Nossa cervejas têm condições de competir com as importadas? Poderia citar exemplos
de bom custo benefício para os produtos nacionais?

Com certeza. Nossa cerveja tem ganhado prêmios lá fora. A Eisenbahn, de Blumenau (SC),
por exemplo, conquista uma ou outra medalha em quase todos os concursos. Já o custo-
benefício depende da variedade, é o consumidor quem avalia. As nacionais são mais baratas
em função da variação cambial e saem por uma média de R$ 8, enquanto as importadas
custam em torno de R$ 12 e R$ 15.

O que falta para essas microcervajarias competirem em pé de igualdade com as grandes


empresas?

Principalmente, a redução dos impostos. As microcervejarias pagam os mesmos tributos que


as de grande porte. É uma concorrência muito injusta, que inviabiliza um preço mais
competitivo. Se os encargos diminuíssem, elas investiriam mais e a produção também seria
maior. Tudo no Brasil é mais caro. Mas ainda assim, a última pesquisa do Instituto Nielsen
revelou que o mercado de cervejas especiais no Brasil está crescendo 17% ao ano, enquanto
as fabricadas em larga escala crescem entre 2% e 3%.

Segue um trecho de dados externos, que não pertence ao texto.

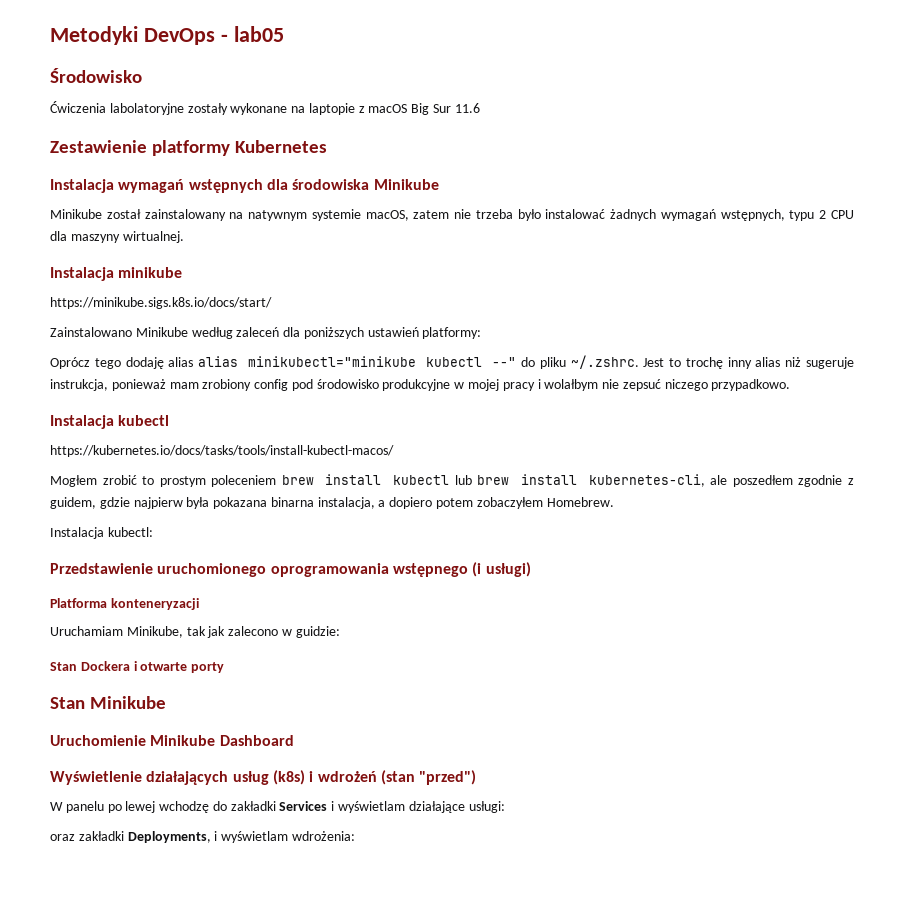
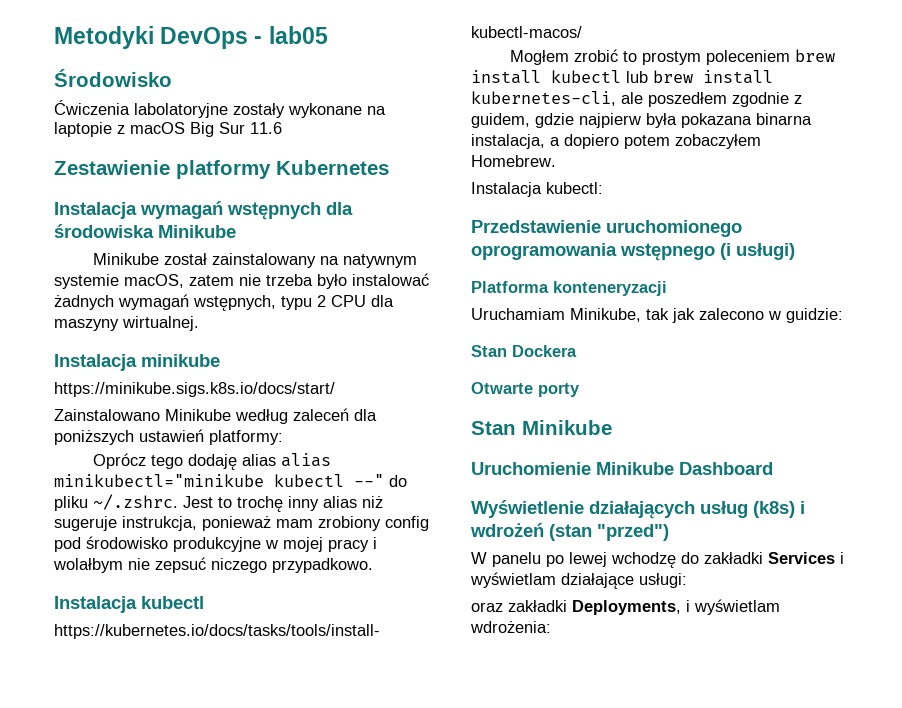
[133,661,188,671] i otwarte -> [471,382,533,394] // Otwarte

Harmonizar comida com cerveja e tão complexo quanto com vinho?

É mais fácil fazer uma harmonização com cervejas que com vinhos, e muitas vezes até com
mais vantagens. Um exemplo são as sobremesas. Combiná-las com vinhos é mais complicado.
Já as cervejas com malte mais tostado, notas de frutas e café vão perfeitamente com doces.
Sem contar os churrascos que casam bem com maltes defumados. A grande variedade de
cervejas consegue abrir um amplo leque de harmonizações.

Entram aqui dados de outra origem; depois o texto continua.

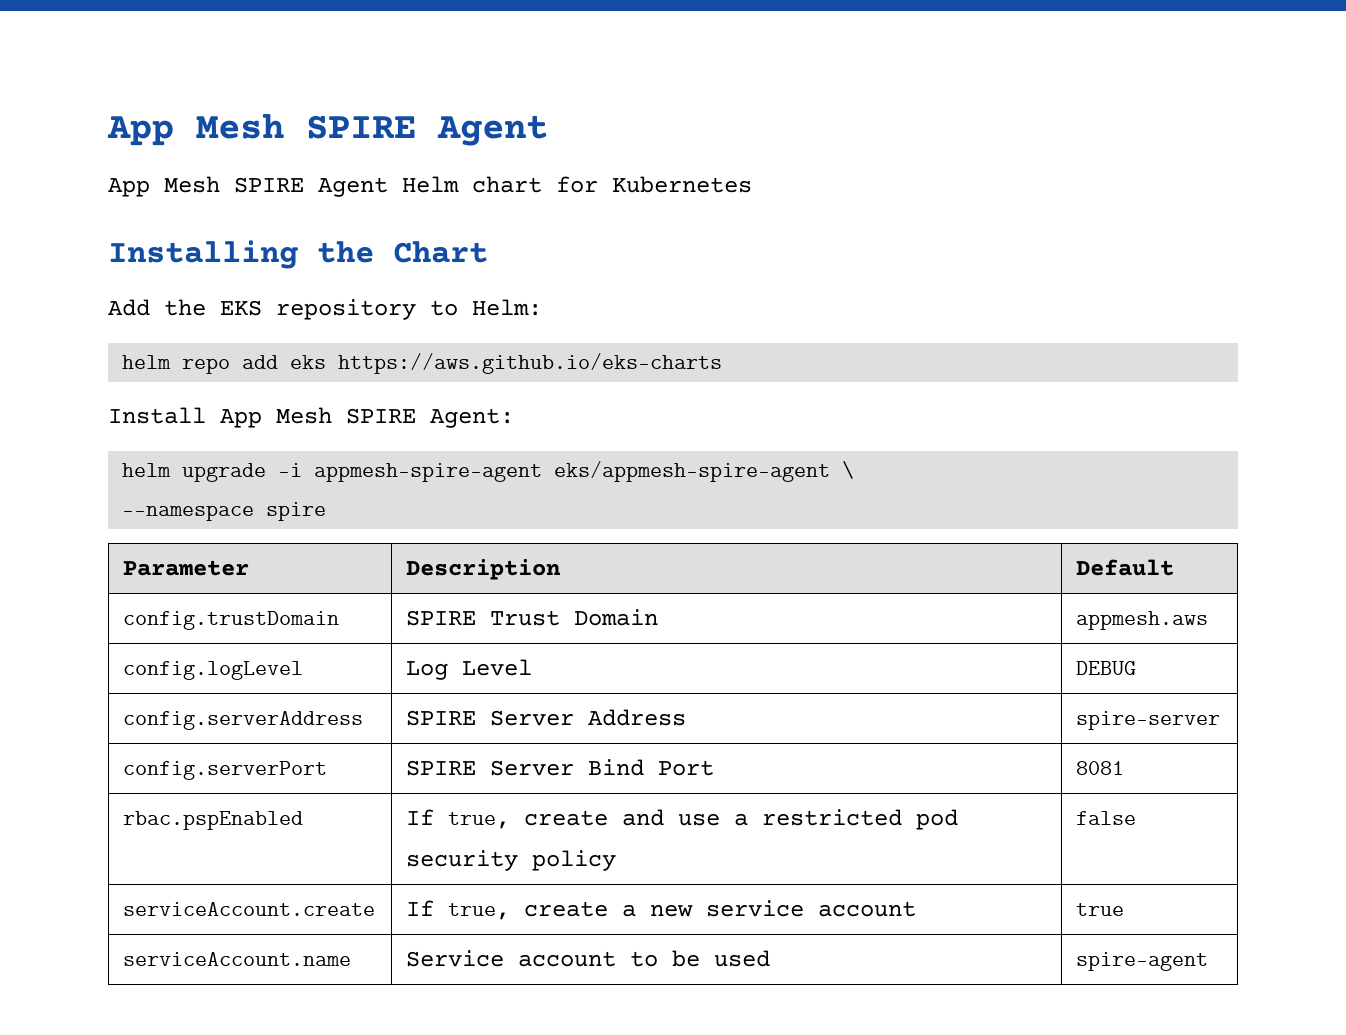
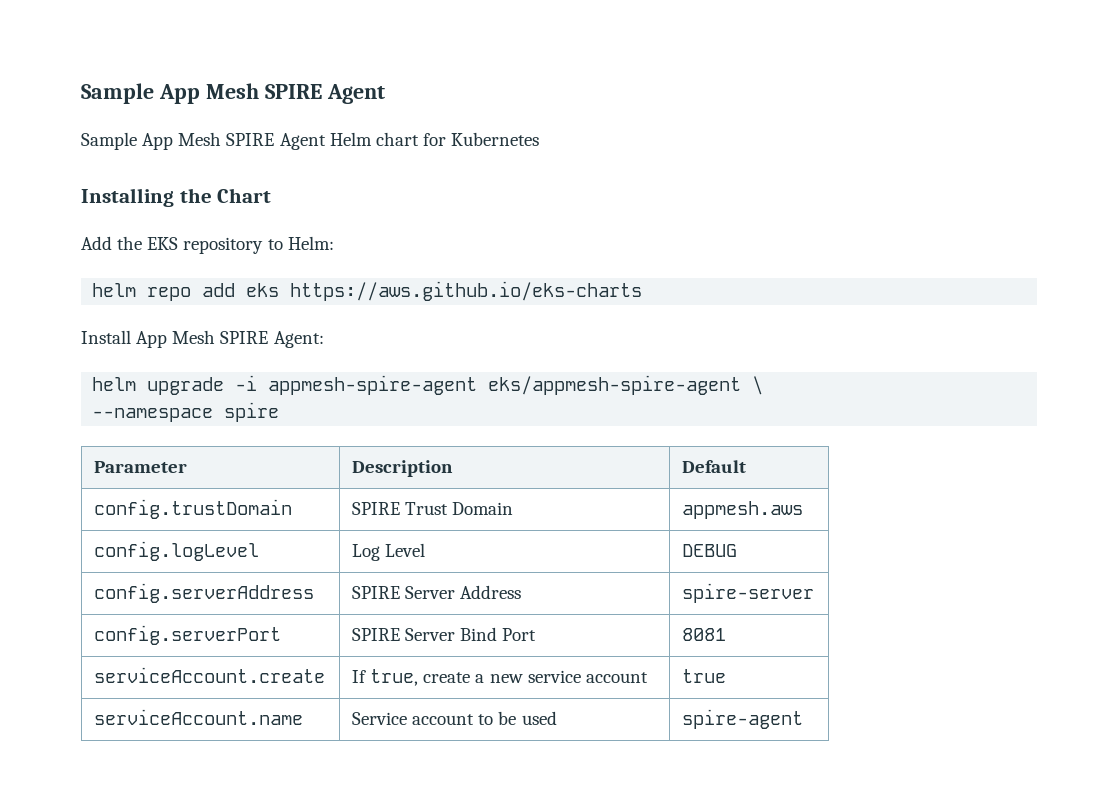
(107, 131) none -> [81,83,154,104] Sample
(548, 130) none -> [81,132,137,150] Sample
[123,811,304,830] [406,809,959,830] [406,850,617,871] [1076,811,1137,825] // rbac.pspEnabled | If true, create and use a restricted pod security policy | false -> (727, 634) none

Michael Rosenfeld / Banco de imagens

Há uma certa rixa entre os apreciadores de cervejas e os de vinhos. Você poderia


estabelecer uma comparação entre as duas bebidas?

Não há motivos para rivalidades. Suas histórias têm a mesma nobreza. São bebidas que se
complementam. Ambas são fermentadas, foram descobertas mais ou menos na mesma época
e suas culturas se desenvolveram de acordo com suas divisões geográficas, questões de solos
e climas mais propensos para uma ou outra. Mas as duas foram fundamentais no
desenvolvimento das civilizações, elas alimentaram ao mesmo tempo a humanidade.

Qual sua cerveja preferida e por quê?

Para mim não existe uma única preferida. Existem 120 preferidas, uma para cada estilo, o que
me faz muito feliz, porque se eu enjoar de uma posso ir para outra tranquilamente. Por
exemplo, do estilo Belgian Dark Strong Ale, minha favorita é a trapista Westvleteren. Em
segundo lugar, fica a Pilsner Urquell. Sem deixar o Brasil de fora, daqui a minha predileta é a
Colorado Indica, que é uma tipo India Pale Ale (IPA).